Abstract
Purpose
To examine the rate of ciliary body detachment in patients with choroidal detachment following glaucoma surgery and its effect on the clinical course, management, and prognosis.
Methods
A prospective observational case-series study. Patients with choroidal detachment following glaucoma surgery in 2018–2019 were included. All underwent complete ophthalmological examination and ultrasound biomicroscopy for evaluation of the presence and extent of ciliary body detachment. Follow-up examinations including ultrasound biomicroscopy scans were performed at 1 week, 1 month, 3 months, and 6 months.
Results
Eight patients (8 eyes) were enrolled, 4 male and 4 female, of mean age 72 years (range 60–83). Five patients underwent trabeculectomy with mitomycin C (0.02%), which was combined with phacoemulsification cataract extraction in one; two underwent Ahmed glaucoma valve implantations, and one underwent ab-interno Xen45 gel stent implantation with mitomycin C (0.02%). The mean intraocular pressure was 26.0 ± 7.65 mmHg preoperatively, dropping to 6.9 ± 2.64 mmHg on first postoperative day one. Mean time from surgery to diagnosis of choroidal detachment was 11.6 ± 5.73 days. Ciliary body detachment was identified by ultrasound biomicroscopy in all patients, ranging between one and four quadrants. All patients were treated with topical steroids and cycloplegics; three (37.5%) received oral steroids. No surgical intervention for the choroidal or ciliary body detachments was indicated.
Conclusions
In this real-world prospective study, concurrent ciliary body detachment was identified in all patients who presented with choroidal detachment following glaucoma surgery. This observation may deepen our understanding of the mechanism underlying the hypotony that is often seen after glaucoma surgery.
Similar content being viewed by others
Avoid common mistakes on your manuscript.
Introduction
The choroid is attached to the sclera in the normal eye. It may be displaced by serous fluid or blood accumulating inside the potential space between the uvea and sclera, leading to choroidal detachment [1]. Serous choroidal detachments are typically associated with low intraocular pressure (IOP) or ocular hypotony, and most commonly occur after eye surgery. Inflammation, trauma, malignancy, and certain medications can also cause serous choroidal detachment [2,3,4,5,6,7,8].
Like the choroid, the ciliary body may also detach, resulting in hypotony caused by reduced aqueous humor production. The simultaneous detachment of the choroid and the ciliary body (ciliochoroidal detachment), may result in ocular hypotony and compromise visual acuity [7, 9].

- Extracted records
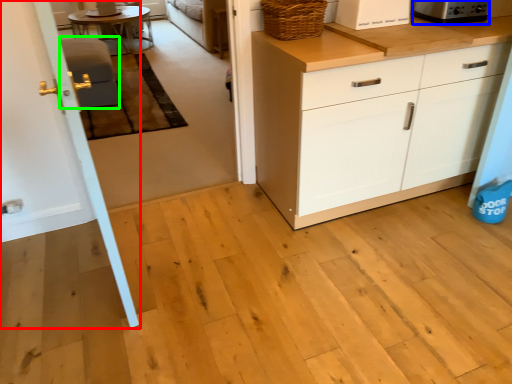
Question: Based on their relative distances, which object is farther from door (highlighted by a red box)? Choose from appliance (highlighted by a blue box) and armchair (highlighted by a green box).

Choices:
 (A) appliance
 (B) armchair

Answer: (A)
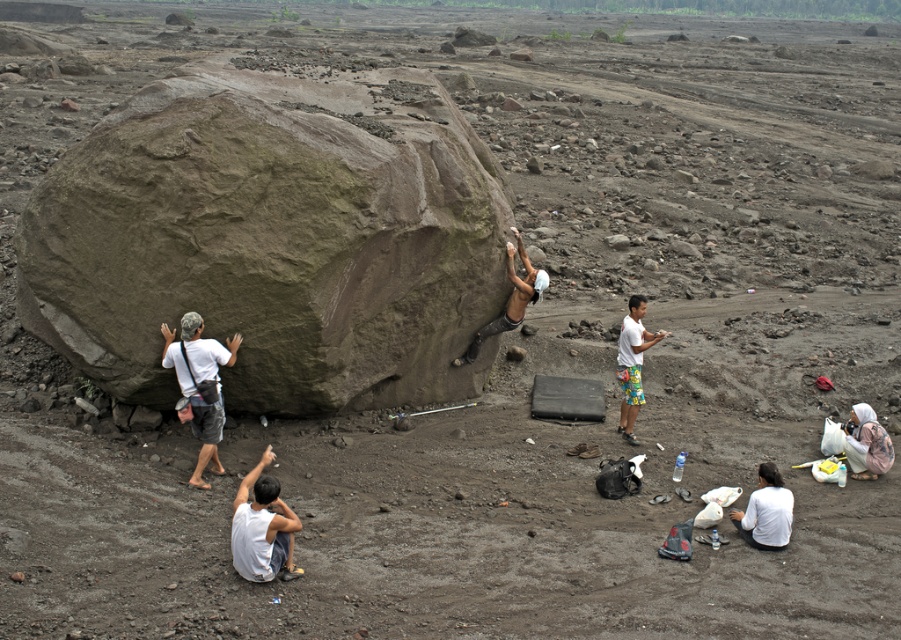
Consider the image. You are a photographer positioned at the base of the boulder and want to capture both the white cotton shirt at lower center and the matte gray shorts at left in the same frame. Based on their positions, which object should you focus on first to ensure both are in focus?

The white cotton shirt at lower center is located below matte gray shorts at left. To ensure both are in focus, you should focus on the matte gray shorts at left first since it is closer to the camera, and the white cotton shirt at lower center is further away.

You are a photographer positioned behind the boulder and want to capture both the matte gray shorts at left and the white cotton shirt at right in the same photo. Will both be visible in the frame if you adjust your camera angle appropriately?

Yes, both the matte gray shorts at left and the white cotton shirt at right will be visible in the frame because the matte gray shorts at left is in front of the white cotton shirt at right, allowing for an overlapping composition without blocking either entirely.

Based on the photo, you are standing at point (238, 141) and want to walk to point (207, 417). Which direction should you move in relative to the boulder?

You should move towards the front of the boulder since point (238, 141) is behind point (207, 417), meaning the destination is in front of your current position relative to the boulder.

- What is required
Continue the article on ciliary body detachment after glaucoma surgery from the point where it stops. The records play no part in what comes next.

- Solved exercise
Ultrasound biomicroscopy (UBM) is a well-established noninvasive anterior-segment imaging method for diagnosing the presence and extension of choroidal and ciliary body detachments, as well as for the assessment of their clinical course [9,10,11,12].
The aim of the present study was to examine the rate of ciliary body detachment in patients with choroidal detachment following glaucoma surgery and its effect on the clinical course, management, and prognosis.
Methods
A prospective observational case-series study was conducted in a single tertiary university-affiliated medical center. The study was approved by the local Institutional Ethics Committee of the Rabin Medical Center, Petach-Tiqva, and adhered to the tenets of the Declaration of Helsinki. Written informed consent was obtained from all participants.
The study included patients over the age of 18 years who underwent glaucoma surgery and were subsequently diagnosed with choroidal detachment. Choroidal detachment was defined as an elevation of the retina and choroid on both fundoscopic and B-scan ultrasound examinations. The presence and extent of ciliary body detachment was assessed by ultrasound biomicroscopy (UBM) using both probes of the Eye Cubed Ophthalmic Ultrasound System (Ellex/Innovative Imaging, Inc, Adelaide, Australia).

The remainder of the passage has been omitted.